Court reverses order for extradition of man to Poland


THE SUPREME Court has overturned an order for the extradition of a man to Poland after the judges heard evidence about overcrowding in prisons in that country.

The ruling is seen as having important implications for persons opposing extradition to other jurisdictions on grounds of a “real risk” that their rights under the European Convention on Human Rights not to be subject to inhuman and degrading treatment will be breached.

The three-judge court noted overcrowding in Polish prisons had been found for many years to be incompatible with article 3 of the European Convention on Human Rights, which provides that a person shall not be subject to torture, inhuman or degrading treatment or punishment. It also noted various reports had found the situation had improved in recent years.

Some 160 cases alleging overcrowded and insanitary conditions in Polish prisons are pending before the European Court of Human Rights, which last year upheld a Polish prisoner’s claim of being detained in inhuman and degrading conditions.

The Supreme Court yesterday overturned the order for surrender of Robert Rettinger and directed the High Court to reconsider the matter in accordance with a test and principles laid down by the Supreme Court.

The High Court must carry out “a rigorous examination” to assess whether Mr Rettinger faced a “real risk” of being subject to inhuman and degrading treatment if surrendered and did not appear to have applied such a test, the court found.

Mrs Justice Susan Denham also asked counsel to consider that Mr Rettinger was wanted in Poland to complete a two-year sentence for burglary, was in pre-trial detention in Poland for 203 days and has been in custody here under a European arrest warrant for almost a year.

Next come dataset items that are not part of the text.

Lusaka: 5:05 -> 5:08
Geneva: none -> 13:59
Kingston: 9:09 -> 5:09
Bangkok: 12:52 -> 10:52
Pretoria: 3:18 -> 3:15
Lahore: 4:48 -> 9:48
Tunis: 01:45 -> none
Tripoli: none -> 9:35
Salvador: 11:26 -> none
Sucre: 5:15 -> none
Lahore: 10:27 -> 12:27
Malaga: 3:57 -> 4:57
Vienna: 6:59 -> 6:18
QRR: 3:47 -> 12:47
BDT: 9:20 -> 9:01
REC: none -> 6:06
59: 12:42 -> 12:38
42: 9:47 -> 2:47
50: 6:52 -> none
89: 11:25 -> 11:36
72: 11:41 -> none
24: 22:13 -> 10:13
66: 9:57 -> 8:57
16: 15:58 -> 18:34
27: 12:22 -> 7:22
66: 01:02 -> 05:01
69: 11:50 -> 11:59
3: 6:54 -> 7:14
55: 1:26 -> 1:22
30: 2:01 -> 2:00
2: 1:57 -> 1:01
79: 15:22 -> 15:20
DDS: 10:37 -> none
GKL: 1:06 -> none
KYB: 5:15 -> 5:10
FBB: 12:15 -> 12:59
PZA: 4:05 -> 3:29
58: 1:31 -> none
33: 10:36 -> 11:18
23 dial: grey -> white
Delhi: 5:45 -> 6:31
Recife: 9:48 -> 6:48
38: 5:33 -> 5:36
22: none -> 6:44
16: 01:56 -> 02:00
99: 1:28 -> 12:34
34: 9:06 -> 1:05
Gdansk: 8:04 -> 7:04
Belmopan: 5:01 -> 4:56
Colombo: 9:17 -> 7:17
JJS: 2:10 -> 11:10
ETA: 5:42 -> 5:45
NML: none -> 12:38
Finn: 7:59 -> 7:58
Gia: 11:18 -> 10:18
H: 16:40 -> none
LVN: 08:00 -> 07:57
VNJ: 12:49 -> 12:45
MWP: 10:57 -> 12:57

Mr Justice Nial Fennelly noted the Supreme Court was in this case considering, for the first time, the standard of proof to be applied in European arrest warrant cases where a person alleged they would be subject to inhuman and degrading treatment.

An Irish court must not surrender a person who can show “reasonable grounds” for believing they would be subject to inhuman or degrading treatment, he said.

A person making such a claim did not have to prove they would “probably” suffer inhuman and degrading treatment. The Irish courts had to inquire into the level of danger to which a person would be exposed and it was enough for a person to establish a “real risk” they would be subject to such treatment.

The time for consideration whether there was a “real risk” was the time of likely surrender to Poland.

The proceedings arose from claims by Mr Rettinger that he would be subject to inhuman and degrading conditions if extradited to Poland.

When previously jailed there, he claimed he was kept in a small cell with six others which had an open toilet. He said the prisoners had to eat their meals there, were allowed out for just one hour daily and could shower just once weekly.

The High Court last May ordered the extradition of Mr Rettinger but certified two points of law arose from the case for determination by the Supreme Court.

Those points related to the onus of proof concerning an apprehended breach of article 3 rights and whether a person opposing surrender on such grounds had to prove a “probability” they would suffer inhuman and degrading treatment.

In separate judgments yesterday, with which Mr Justice Joseph Finnegan agreed, Ms Justice Denham and Mr Justice Nial Fennelly allowed the appeal and returned the case to the High Court.

Mrs Justice Denham said the High Court, in reconsidering the matter, should consider all the material before it and, if necessary, other material such as reports of independent international human rights organisations.

The court should rigorously examine if there was a real risk of being subjected to inhuman and degrading treatment and the foreseeable consequences of surrendering a person.

The burden of proof lay on the person opposing surrender to produce evidence proving there were substantial grounds for believing there was a real risk that they would be subject to treatment contrary to article 3. A state seeking surrender was entitled to seek to dispel such claims by its own evidence.

The judges dismissed an application by the Minister for Justice to find the High Court erred in holding there was no reason to doubt what Mr Rettinger had said about the prison conditions in which he was held.

Poland had failed to put any adequate evidence before the court of the conditions of its prisons and Mr Rettinger was not cross-examined on his affidavit, they noted.